The Herald's editorial witters on for a few hundred words but eventually gets there. The Listener's editorial is unusually direct and well-informed on the matter. Rod Oram, as usual, knows what he's talking about. And Brian Fallow ably conveys the concerns of the business sector.
Their common topic is the range of problems created by John Key's granting of the Act Party's wish for a show-stopping "review" of the Emissions Trading Scheme. As Oram notes, the granting of that wish represented National's first explicitly broken campaign promise: it had been pledging all year to let the ETS go forward, but to quickly amend what it saw as the scheme's flaws.
It was reasonable of National to want to conclude negotiations on support agreements in time for John Key to undertake an important round of official foreign engagements. But with Act playing hardball, dispatch has begun to look like haste. Act rejected the offer of two Cabinet posts, which would have smacked too much of accepting responsibility. It wanted policy trophies.
There has been one immediate consequence of this concession to Act. And, ironically, it has become manifest on the very diplomatic tour that hastened it. The ditching of the ETS has undermined New Zealand's carbon credibility, and made difficult for us to argue our own virtue in the face of Britain's proposed new departure taxes.

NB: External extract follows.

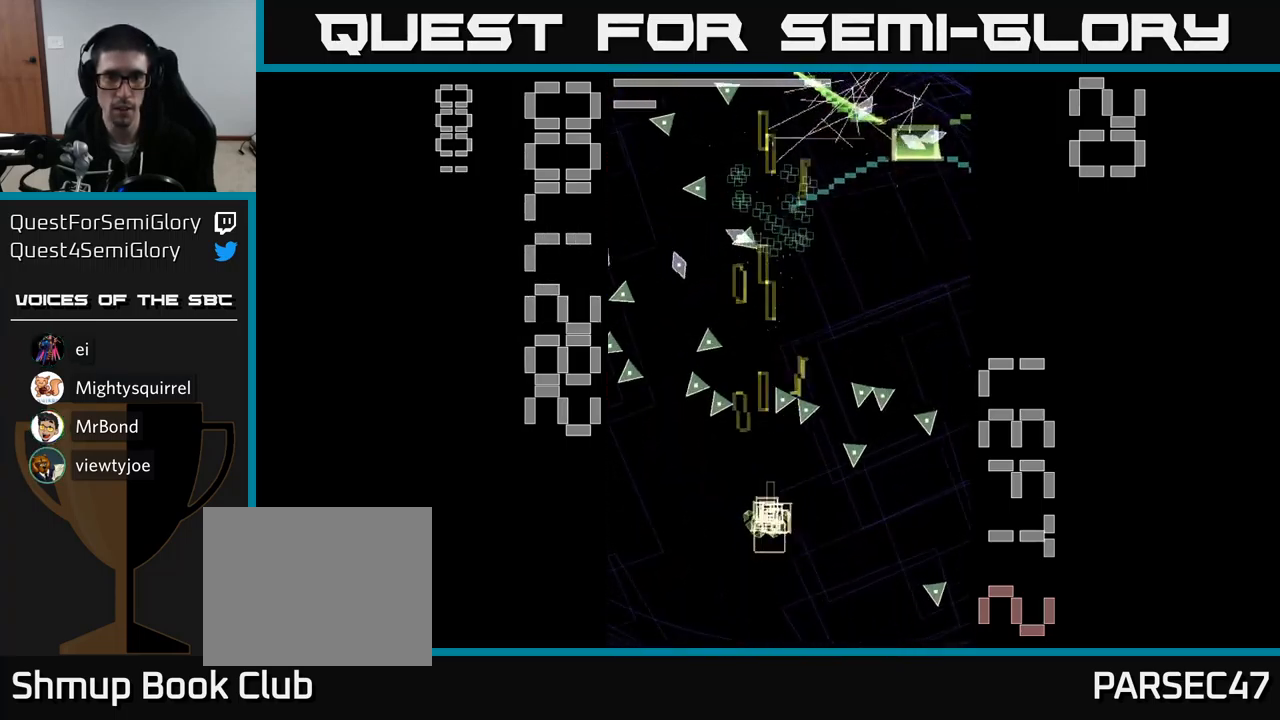
{"buttons": ["A", "X", "DPAD_UP", "DPAD_RIGHT"], "events": [[50, "DPAD_LEFT", "down"], [217, "DPAD_UP", "down"], [367, "DPAD_LEFT", "up"], [434, "DPAD_RIGHT", "down"]]}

Says the Herald:
A brisk reappraisal based on the current economic climate may have served a purpose, but an Act-induced agenda that includes a review of climate-change science smacks of unnecessary dawdling. Europe and most of the rest of the word have moved on. President-elect Barack Obama favours a cap-and-trade scheme not unlike that fashioned by the previous government. Mr Key's visit to London should have convinced him that he cannot procrastinate over modifications to this.
Any delays will diminish New Zealand's reputation in environmental matters. They will also make his tourism portfolio far more onerous.
And yet, as Fallow says:
Act's proposed terms of reference, perhaps deliberately, are a recipe for interminable further delay and uncertainty.

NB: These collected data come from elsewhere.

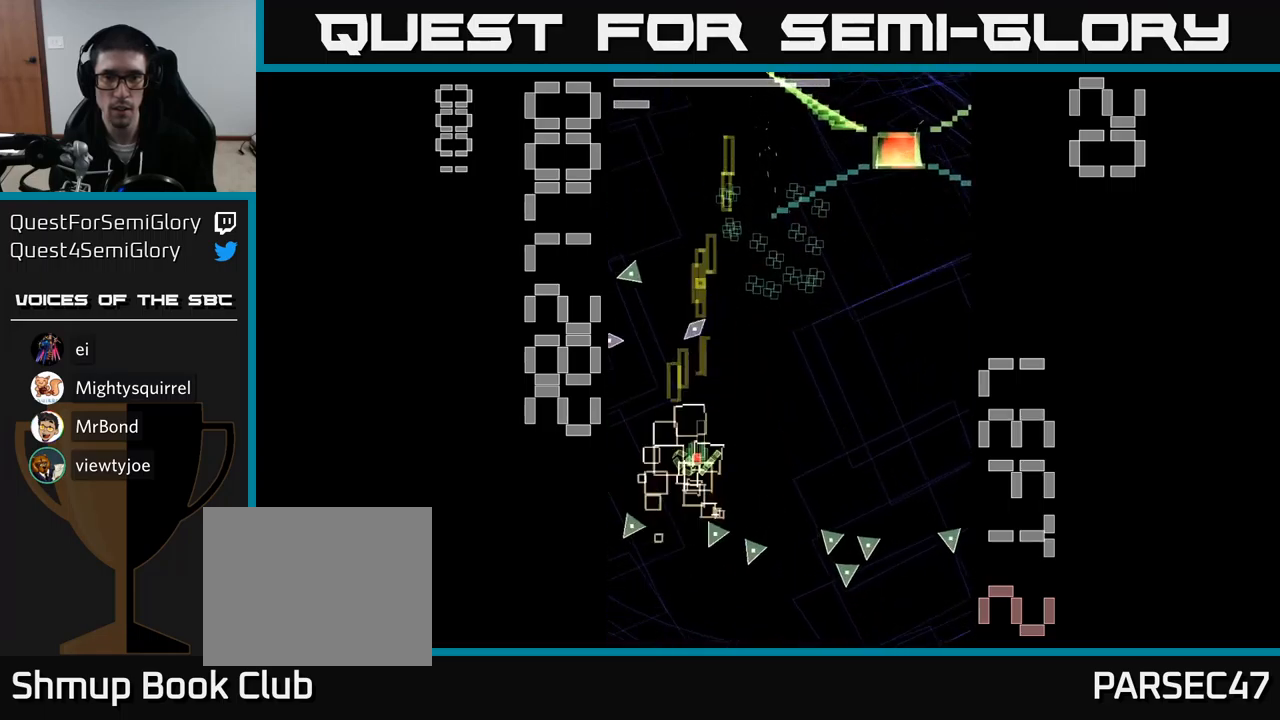
{"buttons": ["A", "DPAD_UP"], "events": [[17, "DPAD_UP", "up"], [284, "DPAD_UP", "down"], [300, "DPAD_RIGHT", "up"], [300, "X", "up"]]}
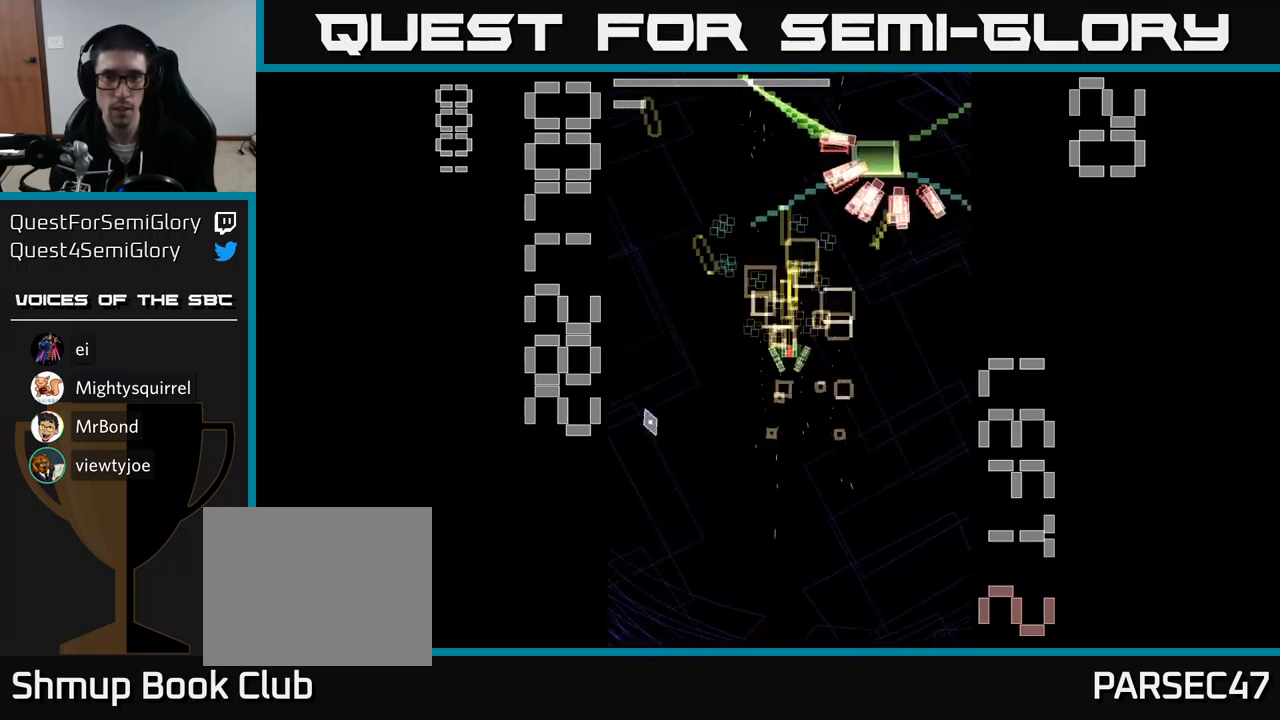
{"buttons": ["A", "X", "DPAD_DOWN", "DPAD_RIGHT"], "events": [[84, "DPAD_UP", "up"], [117, "DPAD_DOWN", "down"], [134, "X", "down"], [217, "DPAD_LEFT", "down"], [400, "DPAD_LEFT", "up"], [500, "DPAD_RIGHT", "down"]]}
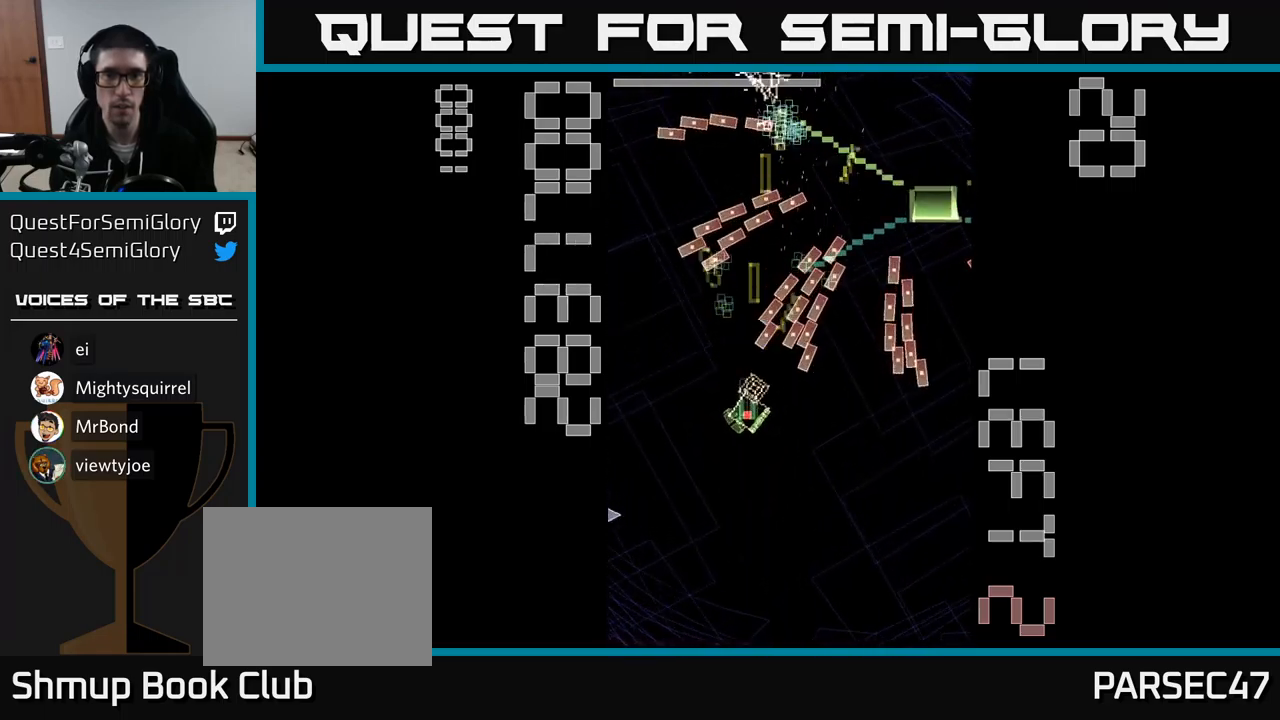
{"buttons": ["A", "X", "DPAD_UP"], "events": [[267, "DPAD_DOWN", "up"], [334, "DPAD_RIGHT", "up"], [334, "DPAD_UP", "down"]]}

The committee should hear competing views on the science from internationally respected sources, it says. Apparently the careful processes of the United Nations' Intergovernmental Panel on Climate Change, endorsed by the United States National Academy of Sciences, the Royal Society and all the other guardians of the scientific method, are not good enough.
A few New Zealand MPs are more likely to get to the bottom of it.
That's laughable.
It gets even jollier when you consider that Act will pursue its agenda with the assistance of another negotiated bauble: its own slush fund. As No Right Turn points out, it's not yet clear where Act's money for commissioning its own "research" and "consultancy" will come from -- he even allows for the possibility that the National Party itself might pay the money -- but it is an unprecedented slab of political pork that Rodney Hide should be reminded about every week for the next three years.
But hey, you can do your bit. Pop on over to Don't Be a Rodney, which provides background and a letter template for citizens who wish to urge John Key to ignore the party whose charms appear to be rapidly fading, and to act in the better interests of the country by pursuing his own party's policy. Or, if the review really is locked in, to assert a design that will not allow Act to derail the issue for years. That would be the smart thing to do.